* PROBLEM DESCRIPTION
Count how many lines of the material below have the word "casing" and give only the number.

* EXCERPTED RECORDS
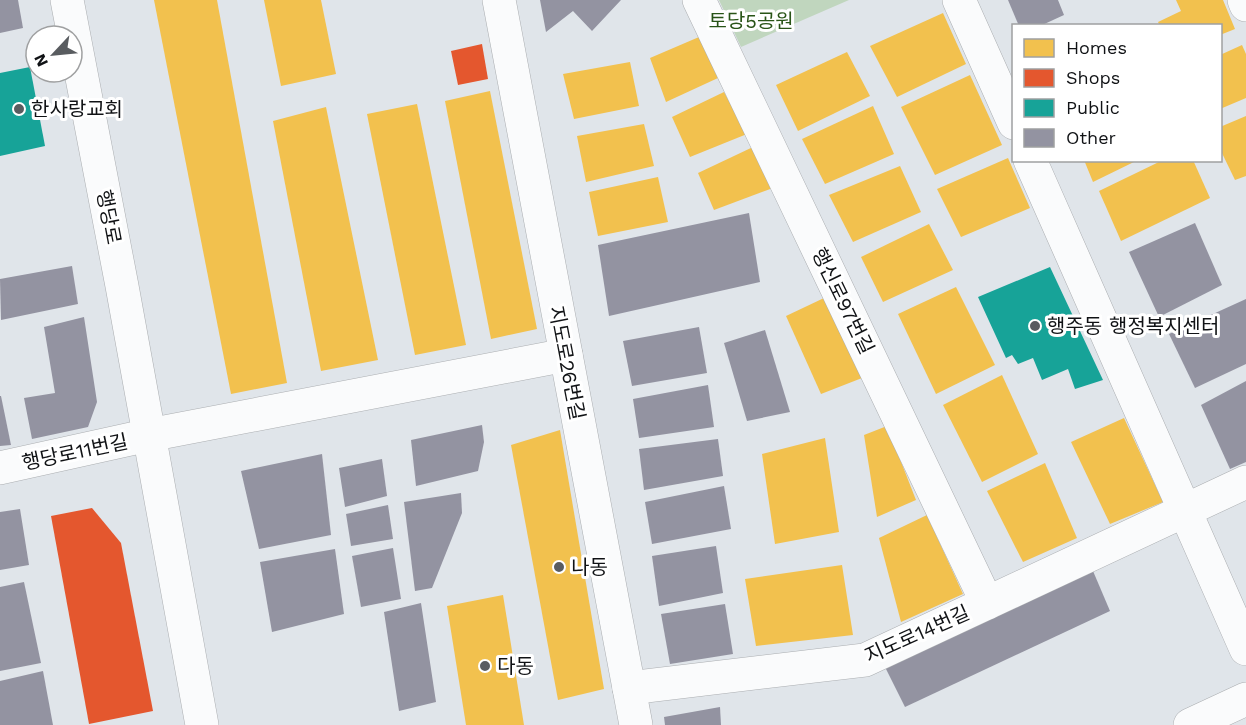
<svg xmlns="http://www.w3.org/2000/svg" width="1246" height="725" viewBox="0 0 1246 725" font-family="'Work Sans','Noto Sans KR',sans-serif">
<style>
.green{fill:#c0d6be}
.homes{fill:#f2c14e}
.shops{fill:#e4572e}
.public{fill:#17a398}
.building{fill:#9393a1}
.lines{fill:none;stroke-linecap:round;stroke-linejoin:round}
.minor-casing{stroke:#abaeb1;stroke-width:34}
.tertiary-casing{stroke:#abaeb1;stroke-width:34}
.secondary-casing{stroke:#abaeb1;stroke-width:34}
.minor{stroke:#fafbfc;stroke-width:33}
.tertiary{stroke:#fafbfc;stroke-width:33}
.secondary{stroke:#fafbfc;stroke-width:33}
.poi-dot{fill:#595c60;stroke:#fff;stroke-width:2}
.labels{text-anchor:middle;stroke-width:6;stroke-linejoin:round;paint-order:stroke}
.park-label{font-size:20px;fill:#295417;stroke:#fff}
.poi-label{font-size:20px;fill:#101215;stroke:#fff;text-anchor:start}
.street-label{font-size:20px;fill:#101215;stroke:#fff}
</style>
<rect width="100%" height="100%" fill="#e0e5ea"/>
<!-- green -->
<polygon class="green" points="719,0 849,0 741,47"/>
<!-- homes -->
<g class="homes">
<polygon points="154,0 217,0 287,383 231,394"/>
<polygon points="264,0 321,0 336,74 281,86"/>
<polygon points="1176,0 1223,0 1235,29 1220,35 1220,26 1160,26 1158,22 1181,11"/>
<polygon points="943,13 966,64 897,97 870,46"/>
<polygon points="699,37 718,78 666,102 650,58"/>
<polygon points="1242,45 1246,54 1246,98 1220,109 1220,55"/>
<polygon points="847,52 870,96 798,131 776,85"/>
<polygon points="630,62 639,106 574,119 563,74"/>
<polygon points="970,75 1002,145 935,175 901,107"/>
<polygon points="490,91 537,329 491,339 445,101"/>
<polygon points="724,92 747,134 690,157 672,117"/>
<polygon points="417,104 466,345 415,355 367,114"/>
<polygon points="873,106 894,154 825,184 802,139"/>
<polygon points="326,107 378,360 321,371 273,121"/>
<polygon points="1246,116 1246,176 1235,180 1220,149 1220,127"/>
<polygon points="644,124 654,166 586,182 577,136"/>
<polygon points="753,147 773,188 714,210 698,173"/>
<polygon points="1008,158 1030,208 961,237 937,189"/>
<polygon points="1084,160 1138,160 1093,182"/>
<polygon points="1163,160 1193,160 1210,198 1121,241 1099,191"/>
<polygon points="900,166 921,212 853,242 829,195"/>
<polygon points="658,177 668,222 598,236 589,192"/>
<polygon points="929,224 953,270 883,302 861,257"/>
<polygon points="956,287 995,365 936,394 898,314"/>
<polygon points="824,298 862,378 821,394 786,316"/>
<polygon points="1002,375 1038,454 982,482 943,405"/>
<polygon points="1124,418 1163,502 1110,524 1071,442"/>
<polygon points="887,426 916,500 877,517 864,435"/>
<polygon points="560,430 604,689 558,700 511,445"/>
<polygon points="825,438 839,532 775,544 762,454"/>
<polygon points="1045,463 1077,538 1023,562 987,491"/>
<polygon points="927,515 963,594 901,622 879,538"/>
<polygon points="842,565 853,635 756,646 745,579"/>
<polygon points="503,595 524,725 466,725 447,606"/>
</g>
<!-- shops -->
<g class="shops">
<polygon points="482,44 488,79 458,85 451,51"/>
<polygon points="92,508 121,543 153,711 89,724 51,516"/>
</g>
<!-- public -->
<g class="public">
<polygon points="30,67 45,146 0,156 0,73"/>
<polygon points="1050,267 1103,380 1075,389 1068,369 1042,380 1033,358 1018,364 1012,355 1006,358 978,297"/>
</g>
<!-- building -->
<g class="building">
<polygon points="0,0 18,0 23,28 0,33"/>
<polygon points="540,0 621,0 592,31 573,11 546,32"/>
<polygon points="1008,0 1058,0 1064,15 1040,26 1019,26"/>
<polygon points="749,213 760,282 609,316 598,245"/>
<polygon points="1195,223 1222,285 1159,317 1129,252"/>
<polygon points="72,266 78,304 1,320 0,279"/>
<polygon points="1246,299 1246,364 1195,388 1169,334"/>
<polygon points="84,317 97,402 88,427 32,439 24,398 55,393 44,327"/>
<polygon points="699,327 707,373 632,386 623,341"/>
<polygon points="765,330 790,412 747,421 724,343"/>
<polygon points="1246,381 1246,462 1230,469 1201,405"/>
<polygon points="708,385 714,427 639,438 633,399"/>
<polygon points="0,396 1,396 11,445 0,446"/>
<polygon points="482,425 484,442 478,471 416,486 411,440"/>
<polygon points="718,439 723,476 644,490 639,449"/>
<polygon points="322,454 331,535 259,549 241,471"/>
<polygon points="382,459 387,496 345,507 339,468"/>
<polygon points="724,486 731,529 652,544 645,502"/>
<polygon points="461,493 462,513 432,588 415,591 404,502"/>
<polygon points="388,505 393,539 351,546 346,514"/>
<polygon points="20,509 29,565 0,570 0,512"/>
<polygon points="716,546 723,593 659,606 652,556"/>
<polygon points="393,548 401,599 361,607 352,556"/>
<polygon points="335,549 344,614 272,632 260,562"/>
<polygon points="1093,571 1110,611 905,707 885,667"/>
<polygon points="24,582 41,663 0,671 0,587"/>
<polygon points="421,603 436,702 399,711 384,612"/>
<polygon points="725,604 733,654 670,664 661,614"/>
<polygon points="43,671 53,725 0,725 0,681"/>
<polygon points="720,707 721,725 665,725 664,717"/>
</g>
<g class="lines">
<defs>
<g id="minor">
<polyline points="499,0 636,725"/>
<polyline points="699,0 987,603"/>
<polyline points="959,0 1014,123"/>
<polyline points="1244,0 1246,5"/>
<polyline points="1030,160 1246,649"/>
<polyline points="0,468 149,435 566,355"/>
<polyline points="629,688 865,660 1246,482"/>
</g>
<polyline id="tertiary" points="67,0 122,286 202,725"/>
<polyline id="secondary" points="1190,725 1246,699"/>
</defs>
<!-- minor casing -->
<use href="#minor" class="minor-casing"/>
<!-- tertiary casing -->
<use href="#tertiary" class="tertiary-casing"/>
<!-- secondary casing -->
<use href="#secondary" class="secondary-casing"/>
<!-- minor -->
<use href="#minor" class="minor"/>
<!-- tertiary -->
<use href="#tertiary" class="tertiary"/>
<!-- secondary -->
<use href="#secondary" class="secondary"/>
</g>
<!-- markers -->
<g class="poi-dot">
<circle cx="19" cy="109" r="6"/>
<circle cx="1035" cy="326" r="6"/>
<circle cx="559" cy="567" r="6"/>
<circle cx="485" cy="666" r="6"/>
</g>
<g class="labels">
<!-- park labels -->
<g class="park-label">
<text x="751" y="28">토당5공원</text>
</g>
<!-- poi labels -->
<g class="poi-label">
<text x="31" y="116">한사랑교회</text>
<text x="1047" y="333">행주동 행정복지센터</text>
<text x="571" y="574">나동</text>
<text x="497" y="673">다동</text>
</g>
<!-- street labels -->
<g class="street-label">
<text transform="translate(109 217) rotate(79)" y="7">행당로</text>
<text transform="translate(843 301) rotate(64)" y="7">행신로97번길</text>
<text transform="translate(567 363) rotate(79)" y="7">지도로26번길</text>
<text transform="translate(75 452) rotate(-12)" y="7">행당로11번길</text>
<text transform="translate(917 634) rotate(-24)" y="7">지도로14번길</text>
</g>
</g>
<!-- legend -->
<rect x="1012" y="24" width="210" height="138" fill="#ffffff" stroke="#9fa0a1" stroke-width="1.5"/>
<rect x="1024" y="39" width="30" height="18" fill="#f2c14e" stroke="#9fa0a1" stroke-width="1.5"/>
<text x="1066" y="54" font-size="18" fill="#101215">Homes</text>
<rect x="1024" y="69" width="30" height="18" fill="#e4572e" stroke="#9fa0a1" stroke-width="1.5"/>
<text x="1066" y="84" font-size="18" fill="#101215">Shops</text>
<rect x="1024" y="99" width="30" height="18" fill="#17a398" stroke="#9fa0a1" stroke-width="1.5"/>
<text x="1066" y="114" font-size="18" fill="#101215">Public</text>
<rect x="1024" y="129" width="30" height="18" fill="#9393a1" stroke="#9fa0a1" stroke-width="1.5"/>
<text x="1066" y="144" font-size="18" fill="#101215">Other</text>
<!-- north arrow -->
<g transform="translate(54 54) rotate(244)"><circle r="28" fill="#ffffff" stroke="#9fa0a1" stroke-width="1.5"/>
<path d="M0-4.5L10 22L0 15L-10 22Z" fill="#595c60"/>
<text y="-9" font-size="16" font-weight="bold" text-anchor="middle" fill="#101215">N</text>
</g>
</svg>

* ANSWER FOR THE TASK
9